Positive definite singular kernels on two-point homogeneous spaces

TL;DR

This paper investigates positive definite kernels with singularities on two-point homogeneous spaces, extending classical results to include kernels like Riesz kernels with singularities, and characterizes their positive definiteness.

Contribution

It extends classical positive definiteness results to kernels with singularities on two-point homogeneous spaces, including Riesz kernels, and provides new characterizations.

Findings

Derived analogs of Schoenberg's and Schur's lemmas for singular kernels.

Characterized positive definiteness of Riesz kernels on projective spaces.
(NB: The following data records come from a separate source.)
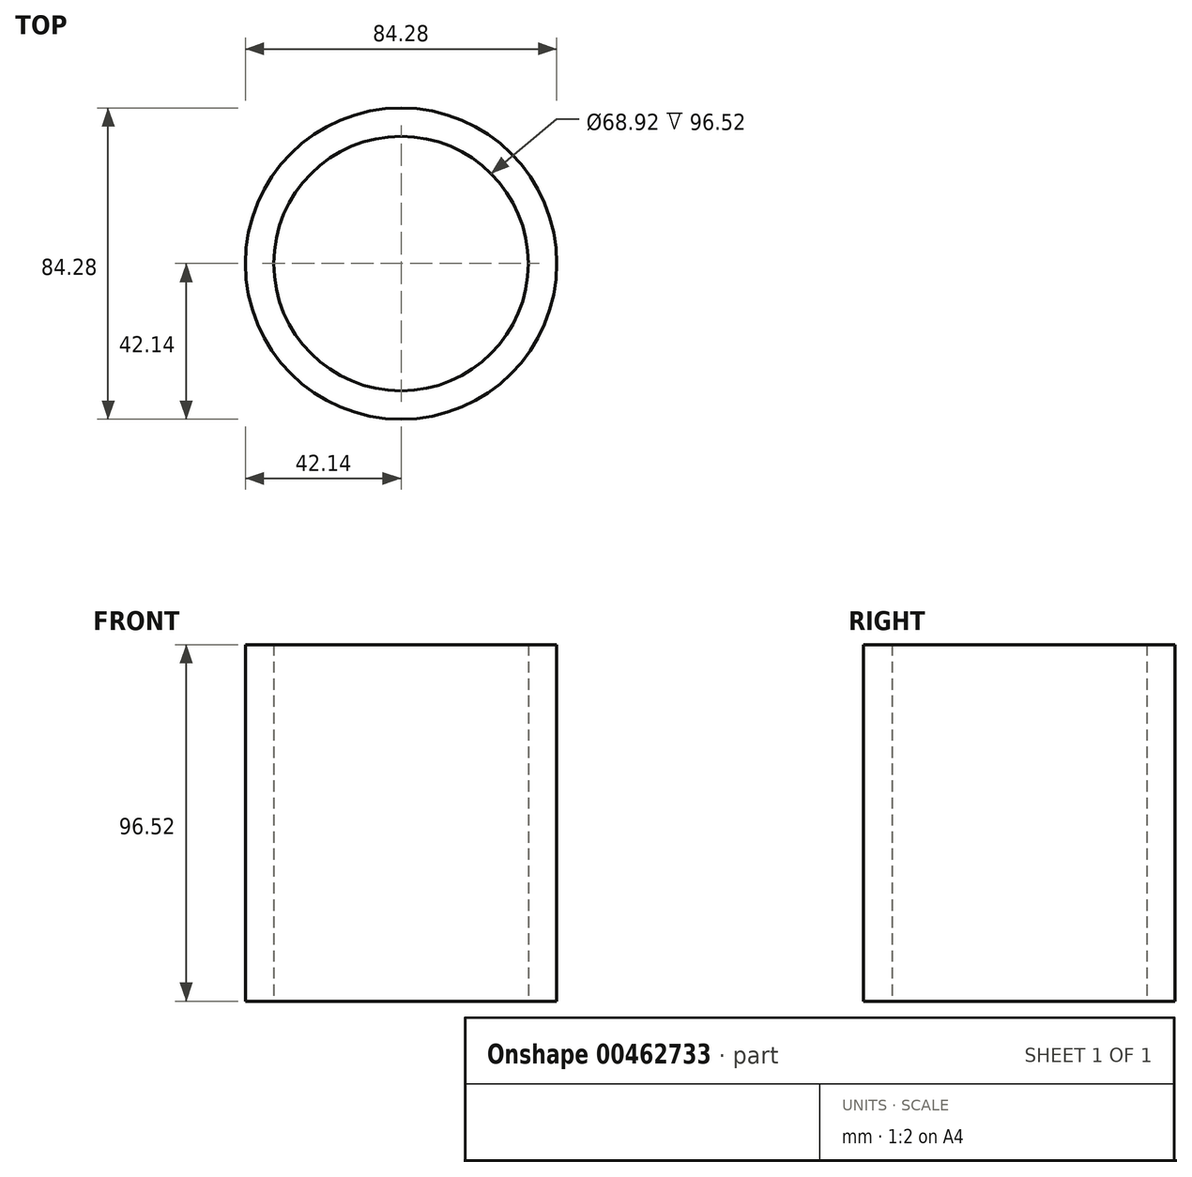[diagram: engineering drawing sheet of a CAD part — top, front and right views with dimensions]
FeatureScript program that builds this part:
annotation { "Feature Type Name" : "Feature", "Feature Type Description" : "" }
export const myFeature = defineFeature(function(context is Context, id is Id, definition is map)
    precondition{}
    {
        {
            var Q0;
            Q0=qCreatedBy(makeId("Top.planeOp"),FACE);
            var sketch = newSketch(context, id + "F0", { "sketchPlane" : qUnion([Q0])});
            skCircle(sketch, "E0", {"center": v(0, 0) * mm, "radius": 42.14 * mm});
            skCircle(sketch, "E1", {"center": v(0, 0) * mm, "radius": 34.46 * mm});
            skSolve(sketch);
        }
        {
            var Q0;
            Q0=makeQuery(id+"F0.imprint","IMPRINT",FACE,{"disambiguationData":[TD([[makeQuery(id+"F0.imprint","IMPRINT",EDGE,{"derivedFrom":sQuery(id+"F0.wireOp",EDGE,"E0")}),1.0]])]});
            extrude(context, id + "F1", {"entities" : qUnion([Q0]), "depth" : 96.52 * mm});
        }
    });
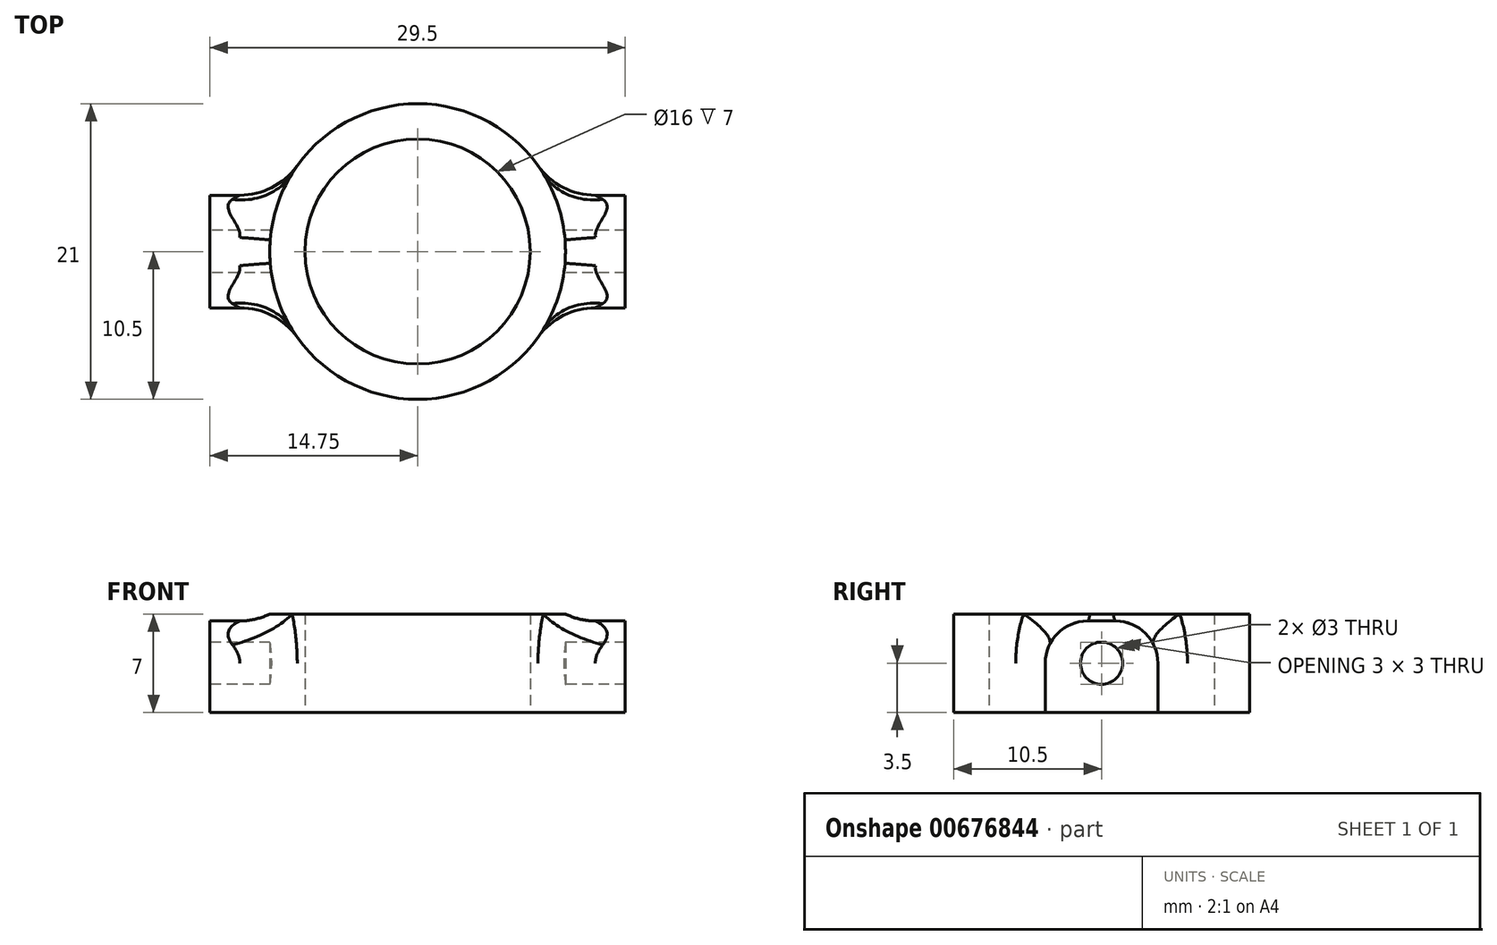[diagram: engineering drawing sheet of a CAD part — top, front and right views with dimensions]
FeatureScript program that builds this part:
annotation { "Feature Type Name" : "Feature", "Feature Type Description" : "" }
export const myFeature = defineFeature(function(context is Context, id is Id, definition is map)
    precondition{}
    {
        {
            var Q0;
            Q0=qCreatedBy(makeId("Top.planeOp"),FACE);
            var sketch = newSketch(context, id + "F0", { "sketchPlane" : qUnion([Q0])});
            skCircle(sketch, "E0", {"center": v(0, 0) * mm, "radius": 10.5 * mm});
            skCircle(sketch, "E1", {"center": v(0, 0) * mm, "radius": 8 * mm});
            skSolve(sketch);
        }
        {
            var Q0;
            Q0=makeQuery(id+"F0.imprint","IMPRINT",FACE,{"disambiguationData":[TD([[makeQuery(id+"F0.imprint","IMPRINT",EDGE,{"derivedFrom":sQuery(id+"F0.wireOp",EDGE,"E0")}),1.0]])]});
            extrude(context, id + "F1", {"entities" : qUnion([Q0]), "depth" : 7 * mm, "offsetDistance" : 25 * mm});
        }
        {
            var Q0;
            Q0=qCreatedBy(makeId("Right.planeOp"),FACE);
            var sketch = newSketch(context, id + "F2", { "sketchPlane" : qUnion([Q0])});
            skLineSegment(sketch, "E2.bottom", {"start": v(1, 6.5) * mm, "end": v(-1, 6.5) * mm});
            skLineSegment(sketch, "E2.top", {"start": v(4, 0) * mm, "end": v(-4, 0) * mm});
            skLineSegment(sketch, "E2.left", {"start": v(4, 3.5) * mm, "end": v(4, 0) * mm});
            skLineSegment(sketch, "E2.right", {"start": v(-4, 3.5) * mm, "end": v(-4, 0) * mm});
            skCircle(sketch, "E3", {"center": v(0, 3.5) * mm, "radius": 1.5 * mm});
            skPoint(sketch, "E4.visualSharp", {"position": v(-4, 6.5) * mm});
            skArc(sketch, "E4.filletArc", {"start": v(-1, 6.5) * mm, "mid": v(-3.12, 5.62) * mm, "end": v(-4, 3.5) * mm});
            skPoint(sketch, "E5.visualSharp", {"position": v(4, 6.5) * mm});
            skArc(sketch, "E5.filletArc", {"start": v(4, 3.5) * mm, "mid": v(3.12, 5.62) * mm, "end": v(1, 6.5) * mm});
            skSolve(sketch);
        }
        {
            var Q0;
            Q0=makeQuery(id+"F2.imprint","IMPRINT",FACE,{"disambiguationData":[TD([[makeQuery(id+"F2.imprint","IMPRINT",EDGE,{"derivedFrom":sQuery(id+"F2.wireOp",EDGE,"E2.bottom")}),1.0]])]});
            extrude(context, id + "F3", {"entities" : qUnion([Q0]), "operationType" : NewBodyOperationType.ADD, "endBound" : BoundingType.SYMMETRIC, "depth" : 29.5 * mm, "offsetDistance" : 25 * mm});
        }
        {
            var Q0;
            Q0=makeQuery(id+"F0.imprint","IMPRINT",FACE,{"disambiguationData":[TD([[makeQuery(id+"F0.imprint","IMPRINT",EDGE,{"derivedFrom":sQuery(id+"F0.wireOp",EDGE,"E1")}),1.0]])]});
            extrude(context, id + "F4", {"entities" : qUnion([Q0]), "operationType" : NewBodyOperationType.REMOVE, "endBound" : BoundingType.THROUGH_ALL, "depth" : 25 * mm, "offsetDistance" : 25 * mm});
        }
        {
            var Q0;
            Q0=makeQuery(id+"F3.boolean.opBoolean","INTERSECT",EDGE,{"disambiguationData":[OD(0.0)],"derivedFrom":[makeQuery(id+"F1.opExtrude","SWEPT_FACE",FACE,{"disambiguationData":[OSD([sQuery(id+"F0.wireOp",EDGE,"E0")])]}),makeQuery(id+"F3.opExtrude","SWEPT_FACE",FACE,{"disambiguationData":[OSD([sQuery(id+"F2.wireOp",EDGE,"E4.filletArc")])]})]});
            var Q1;
            Q1=makeQuery(id+"F3.boolean.opBoolean","INTERSECT",EDGE,{"disambiguationData":[OD(1.0)],"derivedFrom":[makeQuery(id+"F1.opExtrude","SWEPT_FACE",FACE,{"disambiguationData":[OSD([sQuery(id+"F0.wireOp",EDGE,"E0")])]}),makeQuery(id+"F3.opExtrude","SWEPT_FACE",FACE,{"disambiguationData":[OSD([sQuery(id+"F2.wireOp",EDGE,"E4.filletArc")])]})]});
            fillet(context, id + "F5", {"entities" : qUnion([Q0, Q1]), "radius" : 5 * mm, "tangentPropagation" : true, "allowEdgeOverflow" : false});
        }
    });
Enhanced understanding of kernels with singularities in geometric analysis.

Abstract

We study positive definiteness of kernels $K(x,y)$ on two-point homogeneous spaces. As opposed to the classical case, which has been developed and studied in the existing literature, we allow the kernel to have an (integrable) singularity for $x=y$. Specifically, the Riesz kernel $d(x,y)^{-s}$ (where $d$ denotes some distance on the space) is a prominent example. We derive results analogous to Schoenberg's characterization of positive definite functions on the sphere, Schur's lemma on the positive definiteness of the product of positive definite functions, and Schoenberg's characterization of functions positive definite on all spheres. We use these results to better understand the behavior of the Riesz kernels for the geodesic and chordal distances on projective spaces.